A Twitter account with the suspect's name and photo had six followers and two messages and was linked to a Facebook page that had been taken down.
CBS News has learned that Nafis was enrolled at Southeast Missouri State University for the spring semester earlier this year and that he was pursuing a degree in cyber security; he is no longer enrolled there.
University spokeswoman Ann Hayes told The Associated Press that Nafis requested a transfer of his records in July and the university complied, though she couldn't say where the records were transferred.
On Wednesday, federal officials were at the New York home where Nafis was staying, a red brick building in the Jamaica neighborhood of Queens. Owner Rafiqul Islam said Nafis was staying with his second-floor tenants, and he was told he was related to the family. The tenants didn't answer their door and their apartment was dark.
Islam said Nafis had only lived there about a month or so.
"I didn't notice anything, he spoke to me very quietly," he said. "He said he was going to be studying here."
Neighbor Jose Santos, 19, said he would see Nafis at the same grocery store.
"He seemed like a regular nice guy to me," Santos said. "I'm just shocked right now to see that he tried to plant a 1,000-pound bomb. That's crazy."

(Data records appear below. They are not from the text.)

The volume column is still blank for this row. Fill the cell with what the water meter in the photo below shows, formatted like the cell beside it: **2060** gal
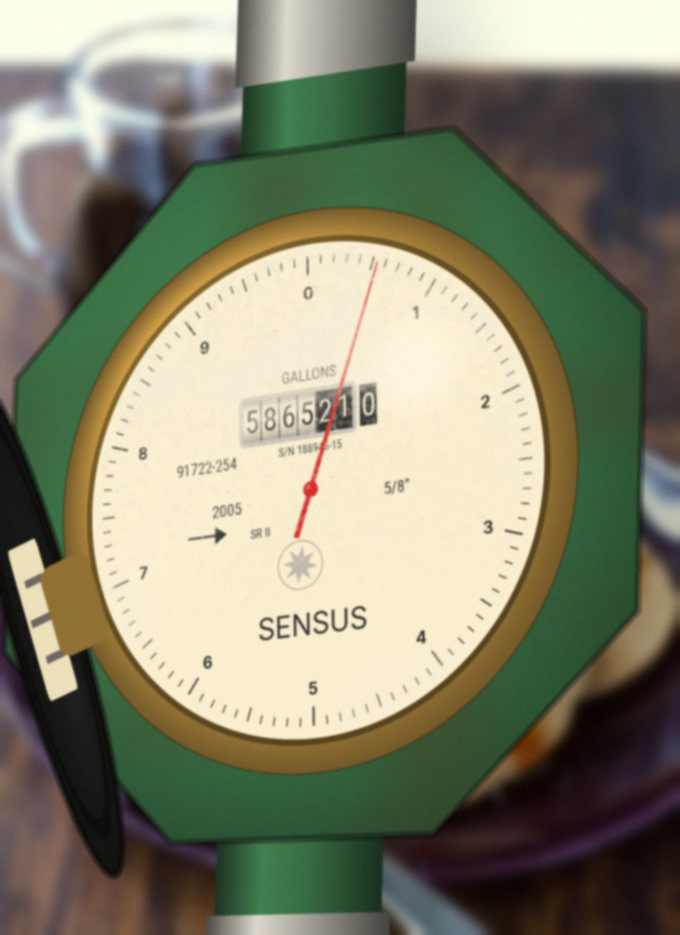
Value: **5865210.5** gal
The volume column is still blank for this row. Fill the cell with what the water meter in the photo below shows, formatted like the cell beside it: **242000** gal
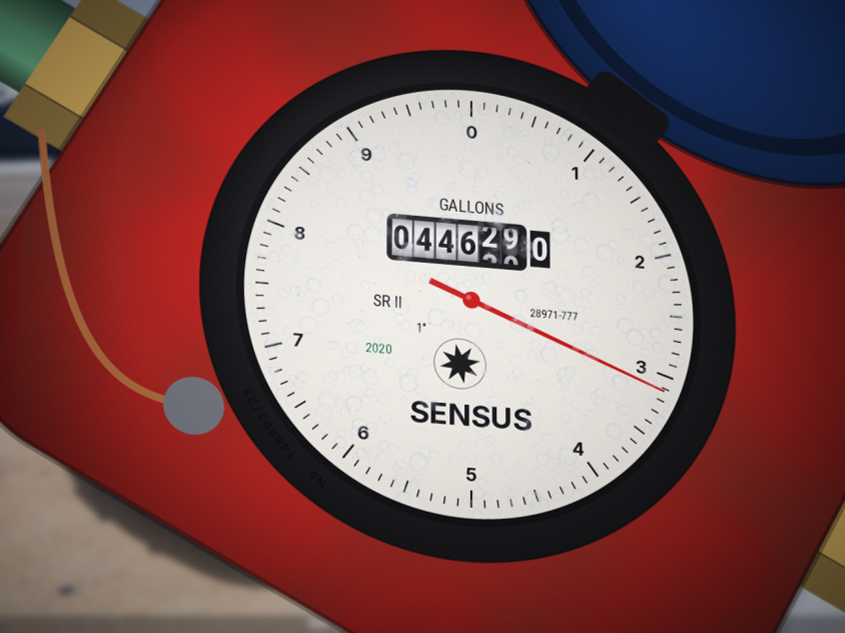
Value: **446293.1** gal
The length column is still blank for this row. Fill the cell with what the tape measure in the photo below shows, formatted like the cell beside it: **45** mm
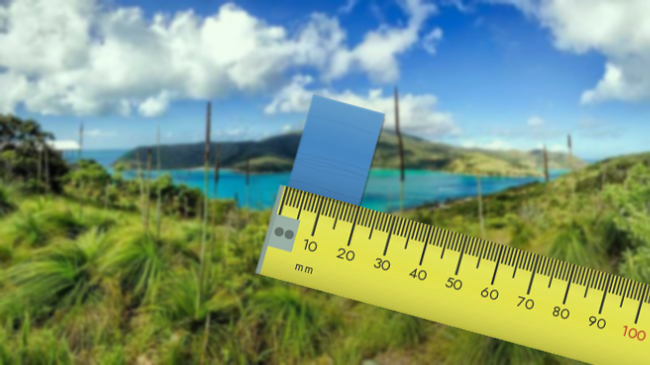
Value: **20** mm
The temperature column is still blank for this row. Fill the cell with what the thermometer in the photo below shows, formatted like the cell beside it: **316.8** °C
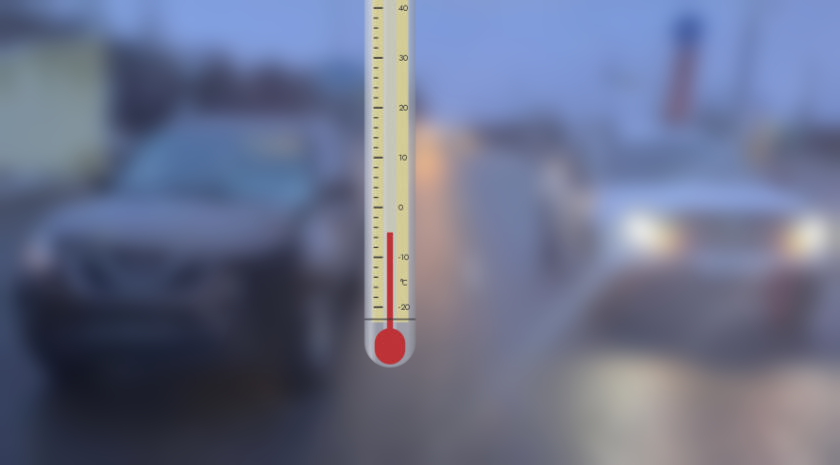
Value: **-5** °C
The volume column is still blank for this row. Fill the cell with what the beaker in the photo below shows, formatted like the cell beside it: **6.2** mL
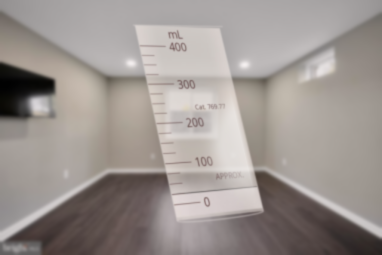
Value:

Police Commissioner Raymond Kelly said the case is one more reminder that New York remains a target:
"New York continues to be very much in the mind frame of terrorism. This individual came here with the express purpose of committing a terrorist attack; he was motivated by al Qaeda. We see this threat as being with us for a long time to come."
Kelly said security is always a precaution and there are about a thousand officers in the counterterrorism division. He didn't specify if any additional measures were being taken.
The bank, located at 33 Liberty St., is one of 12 branches around the country that, along with the Board of Governors in Washington, make up the Federal Reserve System that serves as the central bank of the United States. It sets interest rates.
The Federal Reserve is one of the most fortified buildings in the city, smack in the middle of a massive security effort headed by the New York Police Department where a network of thousands of private and police cameras watch for suspicious activity.
The department uses sophisticated programs that can search for suspicious activity, like an object in one place for a long time, at the building modeled after London's "ring of steel." The analytic software also is designed to take video and catalog it according to movements, shapes and colors, so officers can set parameters to search the system for, say, a suspicious van.
The Fed is also home to the world's largest accumulation of gold, according to the bank's website. Dozens of governments and central banks store a portion of their gold reserves in high-security vaults deep beneath the building. In recent years, it held 216 million troy ounces of gold, or more than a fifth of all global monetary gold reserves, making it a bigger bullion depository than Fort Knox.
The federal case was the latest where a terrorism plot against the city turned out to be a sting operation.
Four men were convicted in 2009 in a plot to bomb synagogues and shoot down military planes with missiles a case that began after an FBI informant was assigned to infiltrate a mosque in Newburgh, about 70 miles north of New York City. The federal judge hearing the case said she was not proud of the government's role in nurturing the plot.
In 2004, a Pakistani immigrant was arrested and convicted for a scheme to blow up the subway station at Herald Square in Midtown. His lawyers argued that their client had been set up by a police informant who showed him pictures of Iraq abuse to get him involved in an attack against civilians.